During the month of May over twenty inches of rain has fallen across much of East Texas. In the Houston area on Monday night over ten inches fell in a period of only six hours. Rain continued to fall on Tuesday and Wednesday.
This quantity of rain in a comparatively contained space over such a short period of time would profoundly challenge the equilibrium of most natural environments. The built environment on which humans depend is seldom as resilient. Pack millions of humans into a dense urban environment and whatever our individual resilience, there will be a range of interdependencies that increase everyone’s risk. We can be surprised.
Extraordinary external volume can seldom be entirely avoided. This is true for potential threats beyond precipitation. Denial of service attacks, mass suicide bombings, and uncontrolled oil spills are other examples. Unusual volume, concentrated in time and/or repeating time after time, disrupts and destroys.
Urban population density is a choice, but for the last two centuries it has also been a persistent — and accelerating — choice.

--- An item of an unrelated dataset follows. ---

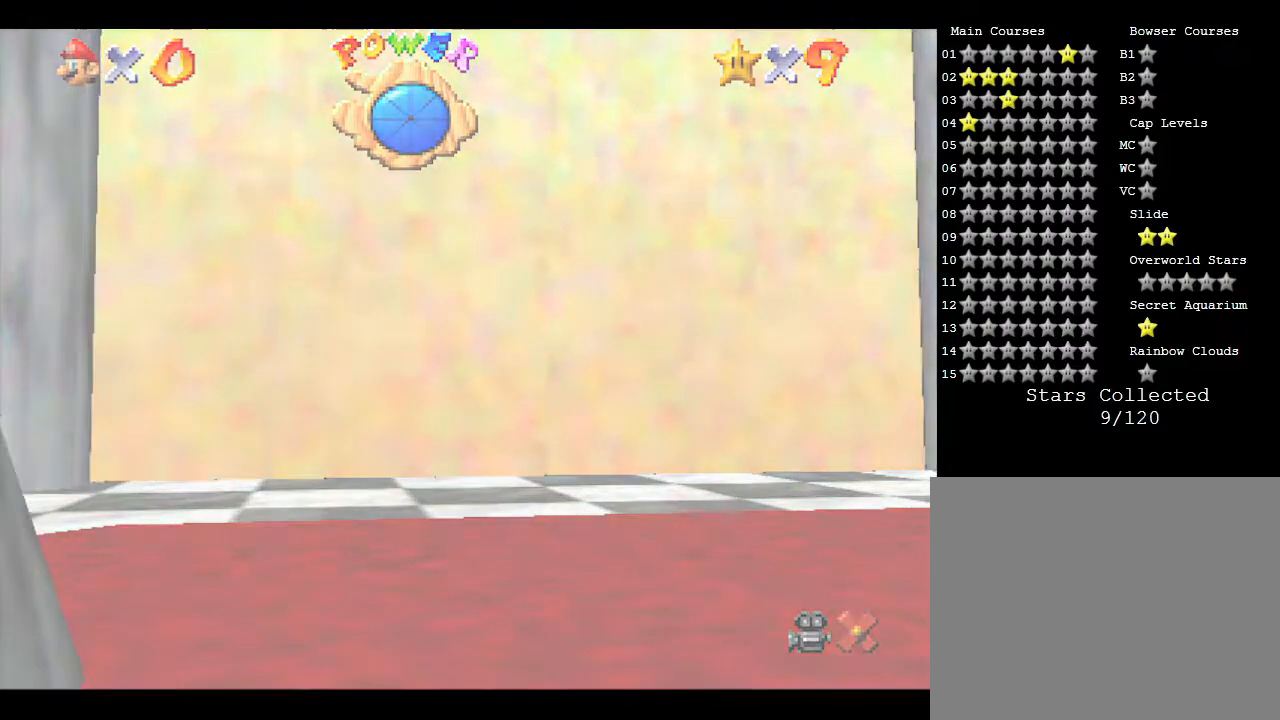
{"buttons": [], "left_stick": "center", "events": [[150, "A", "up"], [433, "left_stick", "center"]]}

There are real benefits. Density is likely to increase in the years ahead.
Given the loss of life, destruction of property, and the extent of human misery caused, I am sure some will be appalled at my lack of apparent empathy, but the floods in Texas and Oklahoma have — among other things — reminded me of some junior high physics problems.
If density and volume are each highly elastic and mostly beyond our control, we seem to be left with mass as the input with which we might still hope to influence outcomes.
In seventh grade I was taught that mass is the property of a body which determines the strength of its mutual gravitational attraction to other bodies and its resistance to being accelerated by a force, such as a volume of water. Generally we protect populations and the built environment by increasing the size and weight of dams, walls, and other “resistance” structures that retain, divert, disperse or otherwise reduce the force of any threatening volume.
At least here on earth, we don’t always give much attention to gravity because there’s not much we can do about it.
Mrs. Holman taught me that gravity is the weakest of the four fundamental interactions of nature, the others being electromagnetic, strong nuclear and weak nuclear. Yet despite its comparative weakness, gravity is absolutely necessary to the universe as we know it. Both gravitation and electromagnetism act over infinite distance to mediate diverse actions.
Both as a matter of physics and as a metaphor for broader application, gravity determines mass through interactions and relationships among multiple bodies. In addition to adding size and weight to strengthen the built environment, what ought we do in regard to interactions and relationships to reduce the risk of volume and density converging?
In the midst of the flooding in Oklahoma and Texas, as in the recent earthquake in Nepal, as in the aftermath of Sandy and Katrina, and in the ongoing recovery from the Triple Disaster in Japan, there has been a tendency to emphasize “weighty” engineering solutions. Good. Great.
But interactions and relationships are also an important part of the formula.